■ **Work to be completed**:
Below are records to be output exactly, every one of them.

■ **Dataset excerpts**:
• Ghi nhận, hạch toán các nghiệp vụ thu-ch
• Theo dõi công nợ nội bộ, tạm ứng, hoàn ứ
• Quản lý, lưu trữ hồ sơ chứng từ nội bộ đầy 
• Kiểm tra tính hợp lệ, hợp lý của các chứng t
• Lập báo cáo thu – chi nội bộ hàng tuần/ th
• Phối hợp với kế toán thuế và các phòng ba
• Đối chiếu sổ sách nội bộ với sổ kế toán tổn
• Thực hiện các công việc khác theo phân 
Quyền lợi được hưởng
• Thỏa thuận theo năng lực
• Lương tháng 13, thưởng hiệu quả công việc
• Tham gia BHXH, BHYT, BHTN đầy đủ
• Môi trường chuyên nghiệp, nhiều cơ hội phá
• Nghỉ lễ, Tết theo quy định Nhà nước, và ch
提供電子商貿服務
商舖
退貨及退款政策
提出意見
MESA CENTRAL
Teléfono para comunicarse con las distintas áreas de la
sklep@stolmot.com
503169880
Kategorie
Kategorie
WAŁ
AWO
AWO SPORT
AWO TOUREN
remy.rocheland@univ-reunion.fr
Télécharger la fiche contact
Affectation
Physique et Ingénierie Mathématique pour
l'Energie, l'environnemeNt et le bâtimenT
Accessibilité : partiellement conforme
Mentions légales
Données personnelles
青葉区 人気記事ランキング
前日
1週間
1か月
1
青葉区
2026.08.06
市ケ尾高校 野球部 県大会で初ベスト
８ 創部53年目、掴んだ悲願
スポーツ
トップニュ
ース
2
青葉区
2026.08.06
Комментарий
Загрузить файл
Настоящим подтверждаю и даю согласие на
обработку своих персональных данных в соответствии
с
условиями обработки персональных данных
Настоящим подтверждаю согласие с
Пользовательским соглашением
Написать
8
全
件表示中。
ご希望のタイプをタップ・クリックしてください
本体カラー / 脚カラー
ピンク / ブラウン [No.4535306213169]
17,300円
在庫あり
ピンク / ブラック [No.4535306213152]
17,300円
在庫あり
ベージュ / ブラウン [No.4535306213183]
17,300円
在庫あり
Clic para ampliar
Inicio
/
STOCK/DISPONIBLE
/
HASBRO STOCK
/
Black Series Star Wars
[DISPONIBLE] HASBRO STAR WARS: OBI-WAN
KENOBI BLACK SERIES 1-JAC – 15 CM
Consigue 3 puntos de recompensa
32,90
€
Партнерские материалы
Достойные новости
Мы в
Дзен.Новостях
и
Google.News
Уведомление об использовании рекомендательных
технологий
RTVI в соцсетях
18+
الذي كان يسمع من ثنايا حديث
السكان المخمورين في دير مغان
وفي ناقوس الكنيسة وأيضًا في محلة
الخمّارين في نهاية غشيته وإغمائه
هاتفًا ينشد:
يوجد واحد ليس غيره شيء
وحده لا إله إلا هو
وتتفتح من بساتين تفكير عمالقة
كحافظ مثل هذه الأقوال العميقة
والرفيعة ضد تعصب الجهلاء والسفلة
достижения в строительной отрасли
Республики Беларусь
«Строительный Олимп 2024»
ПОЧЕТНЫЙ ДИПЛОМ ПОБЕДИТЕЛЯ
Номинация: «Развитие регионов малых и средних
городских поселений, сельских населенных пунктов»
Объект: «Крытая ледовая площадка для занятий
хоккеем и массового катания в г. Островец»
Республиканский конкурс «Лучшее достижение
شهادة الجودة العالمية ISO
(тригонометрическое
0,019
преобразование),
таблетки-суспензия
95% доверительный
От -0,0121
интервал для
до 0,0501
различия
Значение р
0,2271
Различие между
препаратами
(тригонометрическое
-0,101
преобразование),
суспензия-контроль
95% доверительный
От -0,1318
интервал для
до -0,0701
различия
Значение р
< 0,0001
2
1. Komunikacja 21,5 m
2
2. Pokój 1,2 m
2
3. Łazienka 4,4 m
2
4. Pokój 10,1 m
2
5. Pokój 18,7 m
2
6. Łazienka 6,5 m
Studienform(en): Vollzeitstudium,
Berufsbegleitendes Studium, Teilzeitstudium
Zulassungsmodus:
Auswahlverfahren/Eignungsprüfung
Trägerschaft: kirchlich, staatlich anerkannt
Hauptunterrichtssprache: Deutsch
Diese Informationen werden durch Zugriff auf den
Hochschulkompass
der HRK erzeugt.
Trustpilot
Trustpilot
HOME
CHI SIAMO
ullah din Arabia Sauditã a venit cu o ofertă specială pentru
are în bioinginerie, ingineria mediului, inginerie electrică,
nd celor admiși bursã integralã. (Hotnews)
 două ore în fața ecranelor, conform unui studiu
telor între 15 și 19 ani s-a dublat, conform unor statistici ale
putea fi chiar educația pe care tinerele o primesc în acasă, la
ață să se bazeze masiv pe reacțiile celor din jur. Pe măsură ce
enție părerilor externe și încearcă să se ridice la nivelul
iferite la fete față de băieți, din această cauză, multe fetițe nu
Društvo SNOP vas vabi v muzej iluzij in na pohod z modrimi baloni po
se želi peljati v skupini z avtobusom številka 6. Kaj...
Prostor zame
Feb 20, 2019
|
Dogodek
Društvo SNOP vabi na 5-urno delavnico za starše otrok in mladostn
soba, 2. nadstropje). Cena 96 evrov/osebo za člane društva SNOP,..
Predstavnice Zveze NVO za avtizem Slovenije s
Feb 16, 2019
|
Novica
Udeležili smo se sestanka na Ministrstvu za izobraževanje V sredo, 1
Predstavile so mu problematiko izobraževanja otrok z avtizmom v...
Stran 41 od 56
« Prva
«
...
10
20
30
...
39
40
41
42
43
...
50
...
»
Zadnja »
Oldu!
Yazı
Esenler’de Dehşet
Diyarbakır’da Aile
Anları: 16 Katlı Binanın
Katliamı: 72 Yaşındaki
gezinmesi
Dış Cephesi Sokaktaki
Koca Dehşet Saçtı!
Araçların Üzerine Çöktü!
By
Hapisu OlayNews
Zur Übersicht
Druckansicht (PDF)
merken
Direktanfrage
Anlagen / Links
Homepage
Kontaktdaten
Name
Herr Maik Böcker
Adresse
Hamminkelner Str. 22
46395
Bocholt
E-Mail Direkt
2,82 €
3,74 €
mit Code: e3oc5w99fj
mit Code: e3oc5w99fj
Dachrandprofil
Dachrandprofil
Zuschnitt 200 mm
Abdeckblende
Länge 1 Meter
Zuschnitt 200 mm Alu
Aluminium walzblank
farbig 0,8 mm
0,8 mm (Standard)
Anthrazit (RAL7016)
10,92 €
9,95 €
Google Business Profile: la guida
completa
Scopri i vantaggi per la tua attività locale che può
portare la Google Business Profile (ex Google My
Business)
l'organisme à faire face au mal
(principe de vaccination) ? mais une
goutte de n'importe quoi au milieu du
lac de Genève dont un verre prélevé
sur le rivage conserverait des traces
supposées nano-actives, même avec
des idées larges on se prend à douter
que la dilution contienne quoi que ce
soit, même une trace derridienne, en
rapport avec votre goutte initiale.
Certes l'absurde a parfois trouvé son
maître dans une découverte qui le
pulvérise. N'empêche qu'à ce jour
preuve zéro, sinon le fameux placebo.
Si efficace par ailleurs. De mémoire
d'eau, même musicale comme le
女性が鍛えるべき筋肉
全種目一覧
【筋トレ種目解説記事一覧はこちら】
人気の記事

■ **Answer to the exercise**:
• Ghi nhận, hạch toán các nghiệp vụ thu-ch
• Theo dõi công nợ nội bộ, tạm ứng, hoàn ứ
• Quản lý, lưu trữ hồ sơ chứng từ nội bộ đầy 
• Kiểm tra tính hợp lệ, hợp lý của các chứng t
• Lập báo cáo thu – chi nội bộ hàng tuần/ th
• Phối hợp với kế toán thuế và các phòng ba
• Đối chiếu sổ sách nội bộ với sổ kế toán tổn
• Thực hiện các công việc khác theo phân 
Quyền lợi được hưởng
• Thỏa thuận theo năng lực
• Lương tháng 13, thưởng hiệu quả công việc
• Tham gia BHXH, BHYT, BHTN đầy đủ
• Môi trường chuyên nghiệp, nhiều cơ hội phá
• Nghỉ lễ, Tết theo quy định Nhà nước, và ch
提供電子商貿服務
商舖
退貨及退款政策
提出意見
MESA CENTRAL
Teléfono para comunicarse con las distintas áreas de la
sklep@stolmot.com
503169880
Kategorie
Kategorie
WAŁ
AWO
AWO SPORT
AWO TOUREN
remy.rocheland@univ-reunion.fr
Télécharger la fiche contact
Affectation
Physique et Ingénierie Mathématique pour
l'Energie, l'environnemeNt et le bâtimenT
Accessibilité : partiellement conforme
Mentions légales
Données personnelles
青葉区 人気記事ランキング
前日
1週間
1か月
1
青葉区
2026.08.06
市ケ尾高校 野球部 県大会で初ベスト
８ 創部53年目、掴んだ悲願
スポーツ
トップニュ
ース
2
青葉区
2026.08.06
Комментарий
Загрузить файл
Настоящим подтверждаю и даю согласие на
обработку своих персональных данных в соответствии
с
условиями обработки персональных данных
Настоящим подтверждаю согласие с
Пользовательским соглашением
Написать
8
全
件表示中。
ご希望のタイプをタップ・クリックしてください
本体カラー / 脚カラー
ピンク / ブラウン [No.4535306213169]
17,300円
在庫あり
ピンク / ブラック [No.4535306213152]
17,300円
在庫あり
ベージュ / ブラウン [No.4535306213183]
17,300円
在庫あり
Clic para ampliar
Inicio
/
STOCK/DISPONIBLE
/
HASBRO STOCK
/
Black Series Star Wars
[DISPONIBLE] HASBRO STAR WARS: OBI-WAN
KENOBI BLACK SERIES 1-JAC – 15 CM
Consigue 3 puntos de recompensa
32,90
€
Партнерские материалы
Достойные новости
Мы в
Дзен.Новостях
и
Google.News
Уведомление об использовании рекомендательных
технологий
RTVI в соцсетях
18+
الذي كان يسمع من ثنايا حديث
السكان المخمورين في دير مغان
وفي ناقوس الكنيسة وأيضًا في محلة
الخمّارين في نهاية غشيته وإغمائه
هاتفًا ينشد:
يوجد واحد ليس غيره شيء
وحده لا إله إلا هو
وتتفتح من بساتين تفكير عمالقة
كحافظ مثل هذه الأقوال العميقة
والرفيعة ضد تعصب الجهلاء والسفلة
достижения в строительной отрасли
Республики Беларусь
«Строительный Олимп 2024»
ПОЧЕТНЫЙ ДИПЛОМ ПОБЕДИТЕЛЯ
Номинация: «Развитие регионов малых и средних
городских поселений, сельских населенных пунктов»
Объект: «Крытая ледовая площадка для занятий
хоккеем и массового катания в г. Островец»
Республиканский конкурс «Лучшее достижение
شهادة الجودة العالمية ISO
(тригонометрическое
0,019
преобразование),
таблетки-суспензия
95% доверительный
От -0,0121
интервал для
до 0,0501
различия
Значение р
0,2271
Различие между
препаратами
(тригонометрическое
-0,101
преобразование),
суспензия-контроль
95% доверительный
От -0,1318
интервал для
до -0,0701
различия
Значение р
< 0,0001
2
1. Komunikacja 21,5 m
2
2. Pokój 1,2 m
2
3. Łazienka 4,4 m
2
4. Pokój 10,1 m
2
5. Pokój 18,7 m
2
6. Łazienka 6,5 m
Studienform(en): Vollzeitstudium,
Berufsbegleitendes Studium, Teilzeitstudium
Zulassungsmodus:
Auswahlverfahren/Eignungsprüfung
Trägerschaft: kirchlich, staatlich anerkannt
Hauptunterrichtssprache: Deutsch
Diese Informationen werden durch Zugriff auf den
Hochschulkompass
der HRK erzeugt.
Trustpilot
Trustpilot
HOME
CHI SIAMO
ullah din Arabia Sauditã a venit cu o ofertă specială pentru
are în bioinginerie, ingineria mediului, inginerie electrică,
nd celor admiși bursã integralã. (Hotnews)
 două ore în fața ecranelor, conform unui studiu
telor între 15 și 19 ani s-a dublat, conform unor statistici ale
putea fi chiar educația pe care tinerele o primesc în acasă, la
ață să se bazeze masiv pe reacțiile celor din jur. Pe măsură ce
enție părerilor externe și încearcă să se ridice la nivelul
iferite la fete față de băieți, din această cauză, multe fetițe nu
Društvo SNOP vas vabi v muzej iluzij in na pohod z modrimi baloni po
se želi peljati v skupini z avtobusom številka 6. Kaj...
Prostor zame
Feb 20, 2019
|
Dogodek
Društvo SNOP vabi na 5-urno delavnico za starše otrok in mladostn
soba, 2. nadstropje). Cena 96 evrov/osebo za člane društva SNOP,..
Predstavnice Zveze NVO za avtizem Slovenije s
Feb 16, 2019
|
Novica
Udeležili smo se sestanka na Ministrstvu za izobraževanje V sredo, 1
Predstavile so mu problematiko izobraževanja otrok z avtizmom v...
Stran 41 od 56
« Prva
«
...
10
20
30
...
39
40
41
42
43
...
50
...
»
Zadnja »
Oldu!
Yazı
Esenler’de Dehşet
Diyarbakır’da Aile
Anları: 16 Katlı Binanın
Katliamı: 72 Yaşındaki
gezinmesi
Dış Cephesi Sokaktaki
Koca Dehşet Saçtı!
Araçların Üzerine Çöktü!
By
Hapisu OlayNews
Zur Übersicht
Druckansicht (PDF)
merken
Direktanfrage
Anlagen / Links
Homepage
Kontaktdaten
Name
Herr Maik Böcker
Adresse
Hamminkelner Str. 22
46395
Bocholt
E-Mail Direkt
2,82 €
3,74 €
mit Code: e3oc5w99fj
mit Code: e3oc5w99fj
Dachrandprofil
Dachrandprofil
Zuschnitt 200 mm
Abdeckblende
Länge 1 Meter
Zuschnitt 200 mm Alu
Aluminium walzblank
farbig 0,8 mm
0,8 mm (Standard)
Anthrazit (RAL7016)
10,92 €
9,95 €
Google Business Profile: la guida
completa
Scopri i vantaggi per la tua attività locale che può
portare la Google Business Profile (ex Google My
Business)
l'organisme à faire face au mal
(principe de vaccination) ? mais une
goutte de n'importe quoi au milieu du
lac de Genève dont un verre prélevé
sur le rivage conserverait des traces
supposées nano-actives, même avec
des idées larges on se prend à douter
que la dilution contienne quoi que ce
soit, même une trace derridienne, en
rapport avec votre goutte initiale.
Certes l'absurde a parfois trouvé son
maître dans une découverte qui le
pulvérise. N'empêche qu'à ce jour
preuve zéro, sinon le fameux placebo.
Si efficace par ailleurs. De mémoire
d'eau, même musicale comme le
女性が鍛えるべき筋肉
全種目一覧
【筋トレ種目解説記事一覧はこちら】
人気の記事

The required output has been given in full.